» Exercise prompt: Where the line containing "здесь макеты обретают" appears in the entries below, begin there and output every line through the last, exactly, minus the pictures.
- - - - - - -
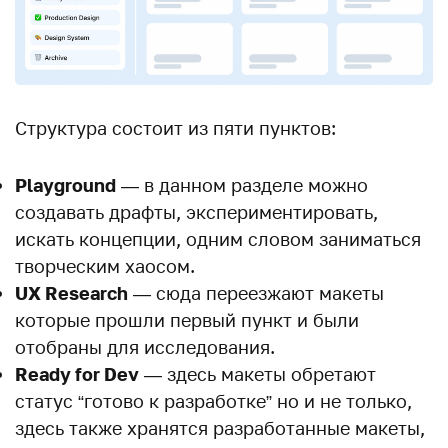
Структура состоит из пяти пунктов:
Playground
— в данном разделе можно
создавать драфты, экспериментировать,
искать концепции, одним словом заниматься
творческим хаосом.
UX Research
— сюда переезжают макеты
которые прошли первый пункт и были
отобраны для исследования.
Ready for Dev
— здесь макеты обретают
статус “готово к разработке” но и не только,
здесь также хранятся разработанные макеты,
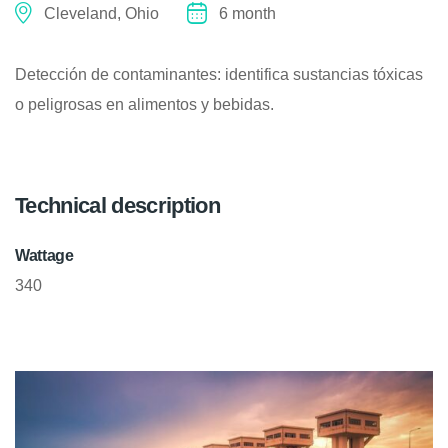
Cleveland, Ohio
6 month
Detección de contaminantes: identifica sustancias tóxicas
o peligrosas en alimentos y bebidas.
Technical description
Wattage
340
- - - - - - -
» Response to this task:
— здесь макеты обретают
статус “готово к разработке” но и не только,
здесь также хранятся разработанные макеты,
Cleveland, Ohio
6 month
Detección de contaminantes: identifica sustancias tóxicas
o peligrosas en alimentos y bebidas.
Technical description
Wattage
340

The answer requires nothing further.